> **What the task requires**
Update the case header from "Bradford v. McGee" up to and including "III. 87-137, 87-189.", replacing "a minor" with "a child".

> **Quoted passage**
══════════

Bradford v. McGee By and Through McGee

Decision Date30 September 1988
Citation534 So.2d 1076
PartiesDr. Charles R. BRADFORD III v. Bentley Alan McGEE, a minor, who sues by and through his father and next friend, Mark McGEE, et al. Bentley Alan McGEE, a minor, who sues by and through his father and next friend, Mark McGEE, et al. v. Dr. Charles R. BRADFORD III. 87-137, 87-189.
CourtAlabama Supreme Court

W. Stancil Starnes, Randal H. Sellers, and Laura Howard Peck, of Starnes & Atchison, Birmingham, for appellant/cross-appellee.

Stephen D. Heninger and S. Greg Burge, of Heninger, Burge and Vargo, Birmingham, for appellees/cross-appellants.

HOUSTON, Justice:

On July 27, 1981, Sandra McGee gave birth by cesarean section to a son, Bentley, who suffers from cerebral palsy. Thereafter, Bentley's parents, Mark and Sandra McGee, brought suit on his behalf against Dr. Charles Bradford, who performed the cesarean section, and Jackson County Hospital, alleging that they negligently departed from the appropriate standard of care and thereby proximately caused Bentley's injuries. At trial, a jury heard testimony from several witnesses, including Dr. Bradford and four experts, and returned a verdict for the McGees, awarding them $950,000 in compensatory damages. Dr. Bradford and Jackson County Hospital moved for J.N.O.V. or, in the alternative, for a new trial. The trial court granted the hospital's J.N.O.V. motion, and Dr. Bradford's new trial motion, but denied Dr. Bradford's J.N.O.V. Dr. Bradford appeals from the denial of his J.N.O.V. motion, and the McGees cross-appeal from the granting of the new trial motion. 1 For the reasons discussed below, we affirm the rulings on both motions and remand this cause for a new trial as to the claims against Dr. Bradford.

══════════

> **Dataset content**

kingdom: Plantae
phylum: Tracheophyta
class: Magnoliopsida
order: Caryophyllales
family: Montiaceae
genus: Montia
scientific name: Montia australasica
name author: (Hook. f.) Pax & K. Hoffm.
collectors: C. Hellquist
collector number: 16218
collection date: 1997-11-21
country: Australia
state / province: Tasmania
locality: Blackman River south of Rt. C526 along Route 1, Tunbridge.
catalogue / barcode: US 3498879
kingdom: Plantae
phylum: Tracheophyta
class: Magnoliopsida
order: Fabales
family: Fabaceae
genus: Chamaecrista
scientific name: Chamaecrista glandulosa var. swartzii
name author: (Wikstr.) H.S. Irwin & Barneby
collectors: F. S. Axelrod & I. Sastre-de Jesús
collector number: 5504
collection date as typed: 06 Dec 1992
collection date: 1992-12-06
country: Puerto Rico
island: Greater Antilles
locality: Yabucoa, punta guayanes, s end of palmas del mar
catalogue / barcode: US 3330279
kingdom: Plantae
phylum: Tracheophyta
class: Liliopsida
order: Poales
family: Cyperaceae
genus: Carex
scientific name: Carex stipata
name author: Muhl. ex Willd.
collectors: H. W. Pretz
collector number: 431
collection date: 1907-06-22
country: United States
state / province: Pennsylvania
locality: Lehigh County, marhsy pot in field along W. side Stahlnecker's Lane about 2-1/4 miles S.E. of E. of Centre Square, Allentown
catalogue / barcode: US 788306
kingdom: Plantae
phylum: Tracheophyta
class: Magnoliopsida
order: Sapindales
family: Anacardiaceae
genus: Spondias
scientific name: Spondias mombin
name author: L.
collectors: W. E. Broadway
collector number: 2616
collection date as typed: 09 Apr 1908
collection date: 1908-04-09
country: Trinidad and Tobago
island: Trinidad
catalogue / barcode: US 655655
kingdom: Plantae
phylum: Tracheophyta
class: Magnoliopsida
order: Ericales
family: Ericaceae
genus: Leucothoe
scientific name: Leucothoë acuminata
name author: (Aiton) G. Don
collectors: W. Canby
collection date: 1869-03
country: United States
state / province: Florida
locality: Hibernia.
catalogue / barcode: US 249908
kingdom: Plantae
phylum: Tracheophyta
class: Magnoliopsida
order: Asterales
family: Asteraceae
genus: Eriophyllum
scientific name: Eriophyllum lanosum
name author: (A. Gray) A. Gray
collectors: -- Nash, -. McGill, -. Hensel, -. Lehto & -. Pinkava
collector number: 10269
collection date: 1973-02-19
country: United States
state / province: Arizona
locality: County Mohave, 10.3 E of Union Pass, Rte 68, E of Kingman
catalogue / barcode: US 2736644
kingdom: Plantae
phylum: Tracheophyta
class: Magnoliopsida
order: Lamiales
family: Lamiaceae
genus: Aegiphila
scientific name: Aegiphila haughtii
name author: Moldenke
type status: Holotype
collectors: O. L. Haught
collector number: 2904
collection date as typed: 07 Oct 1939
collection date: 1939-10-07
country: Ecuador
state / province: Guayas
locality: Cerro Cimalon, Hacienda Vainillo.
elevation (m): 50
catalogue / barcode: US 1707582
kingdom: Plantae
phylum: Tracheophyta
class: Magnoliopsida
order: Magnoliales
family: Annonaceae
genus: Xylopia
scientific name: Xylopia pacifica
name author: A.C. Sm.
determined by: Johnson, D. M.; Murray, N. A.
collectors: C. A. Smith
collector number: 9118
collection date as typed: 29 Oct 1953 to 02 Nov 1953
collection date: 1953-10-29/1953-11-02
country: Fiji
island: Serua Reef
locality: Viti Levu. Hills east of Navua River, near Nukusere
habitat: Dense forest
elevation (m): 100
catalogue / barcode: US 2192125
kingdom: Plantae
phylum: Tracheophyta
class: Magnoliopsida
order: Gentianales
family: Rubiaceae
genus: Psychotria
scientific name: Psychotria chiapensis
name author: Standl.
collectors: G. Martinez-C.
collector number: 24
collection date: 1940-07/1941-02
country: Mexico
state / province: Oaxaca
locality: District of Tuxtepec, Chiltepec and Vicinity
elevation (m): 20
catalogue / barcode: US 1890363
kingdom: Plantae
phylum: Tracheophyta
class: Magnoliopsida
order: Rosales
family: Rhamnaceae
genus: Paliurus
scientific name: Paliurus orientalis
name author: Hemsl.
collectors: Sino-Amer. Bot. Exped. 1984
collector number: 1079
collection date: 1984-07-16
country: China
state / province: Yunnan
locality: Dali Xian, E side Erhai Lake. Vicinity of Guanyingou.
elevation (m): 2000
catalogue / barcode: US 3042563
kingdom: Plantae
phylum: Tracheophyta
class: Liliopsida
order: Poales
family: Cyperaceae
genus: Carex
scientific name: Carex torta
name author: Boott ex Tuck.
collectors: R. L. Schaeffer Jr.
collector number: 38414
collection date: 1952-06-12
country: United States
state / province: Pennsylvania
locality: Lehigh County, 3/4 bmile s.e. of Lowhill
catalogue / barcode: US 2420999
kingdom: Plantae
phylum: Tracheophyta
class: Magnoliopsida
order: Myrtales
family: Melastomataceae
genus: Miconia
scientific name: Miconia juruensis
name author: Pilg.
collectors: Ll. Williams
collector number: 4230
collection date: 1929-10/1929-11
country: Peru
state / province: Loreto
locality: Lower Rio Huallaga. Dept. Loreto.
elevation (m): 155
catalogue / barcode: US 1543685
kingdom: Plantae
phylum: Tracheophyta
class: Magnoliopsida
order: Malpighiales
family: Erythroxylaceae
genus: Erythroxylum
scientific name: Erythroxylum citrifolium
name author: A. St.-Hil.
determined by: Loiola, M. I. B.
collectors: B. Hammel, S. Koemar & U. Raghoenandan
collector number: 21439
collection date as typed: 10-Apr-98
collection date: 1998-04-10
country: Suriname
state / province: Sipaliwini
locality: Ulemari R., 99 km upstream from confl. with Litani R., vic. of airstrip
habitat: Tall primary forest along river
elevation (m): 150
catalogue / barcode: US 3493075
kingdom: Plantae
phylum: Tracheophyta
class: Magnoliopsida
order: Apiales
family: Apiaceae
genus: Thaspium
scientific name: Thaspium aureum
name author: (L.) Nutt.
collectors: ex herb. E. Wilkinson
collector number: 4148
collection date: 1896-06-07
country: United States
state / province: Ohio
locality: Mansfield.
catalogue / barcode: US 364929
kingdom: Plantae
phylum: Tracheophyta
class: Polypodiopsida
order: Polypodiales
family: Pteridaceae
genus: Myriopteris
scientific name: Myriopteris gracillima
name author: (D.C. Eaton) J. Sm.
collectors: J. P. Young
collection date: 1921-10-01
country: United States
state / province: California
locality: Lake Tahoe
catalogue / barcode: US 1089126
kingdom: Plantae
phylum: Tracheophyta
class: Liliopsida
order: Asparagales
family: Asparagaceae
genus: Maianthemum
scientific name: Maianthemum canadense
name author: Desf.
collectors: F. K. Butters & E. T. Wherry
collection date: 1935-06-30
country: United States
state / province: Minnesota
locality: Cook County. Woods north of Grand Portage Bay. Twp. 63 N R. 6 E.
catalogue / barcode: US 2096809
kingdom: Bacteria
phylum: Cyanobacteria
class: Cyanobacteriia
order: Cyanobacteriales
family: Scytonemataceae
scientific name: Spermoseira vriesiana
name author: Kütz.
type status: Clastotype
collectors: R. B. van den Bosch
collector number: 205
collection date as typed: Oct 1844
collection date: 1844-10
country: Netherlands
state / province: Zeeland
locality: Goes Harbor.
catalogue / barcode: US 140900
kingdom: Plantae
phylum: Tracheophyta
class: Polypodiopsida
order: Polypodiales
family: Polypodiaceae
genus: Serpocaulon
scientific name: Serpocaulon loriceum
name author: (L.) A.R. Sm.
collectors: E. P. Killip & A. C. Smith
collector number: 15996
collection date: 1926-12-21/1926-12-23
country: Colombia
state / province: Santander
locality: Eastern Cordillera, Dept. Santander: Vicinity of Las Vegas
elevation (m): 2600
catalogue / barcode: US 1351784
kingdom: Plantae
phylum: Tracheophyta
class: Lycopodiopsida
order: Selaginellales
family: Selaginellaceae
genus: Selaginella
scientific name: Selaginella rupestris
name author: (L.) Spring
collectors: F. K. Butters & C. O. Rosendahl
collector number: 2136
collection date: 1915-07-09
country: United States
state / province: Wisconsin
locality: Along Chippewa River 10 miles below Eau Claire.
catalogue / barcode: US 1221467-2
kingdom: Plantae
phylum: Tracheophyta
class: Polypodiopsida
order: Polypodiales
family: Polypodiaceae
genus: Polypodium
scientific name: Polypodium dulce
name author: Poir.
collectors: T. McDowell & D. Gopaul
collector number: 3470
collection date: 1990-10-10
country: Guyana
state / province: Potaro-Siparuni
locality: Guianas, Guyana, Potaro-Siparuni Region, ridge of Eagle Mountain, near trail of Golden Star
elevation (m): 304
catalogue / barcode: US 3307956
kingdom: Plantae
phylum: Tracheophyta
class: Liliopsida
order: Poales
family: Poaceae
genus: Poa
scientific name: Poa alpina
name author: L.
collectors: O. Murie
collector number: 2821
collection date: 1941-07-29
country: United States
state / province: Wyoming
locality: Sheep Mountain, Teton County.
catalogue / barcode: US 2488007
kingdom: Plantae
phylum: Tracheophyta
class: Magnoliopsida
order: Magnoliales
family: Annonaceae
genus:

══════════

> **Solution below**
Bradford v. McGee By and Through McGee

Decision Date30 September 1988
Citation534 So.2d 1076
PartiesDr. Charles R. BRADFORD III v. Bentley Alan McGEE, a child, who sues by and through his father and next friend, Mark McGEE, et al. Bentley Alan McGEE, a child, who sues by and through his father and next friend, Mark McGEE, et al. v. Dr. Charles R. BRADFORD III. 87-137, 87-189.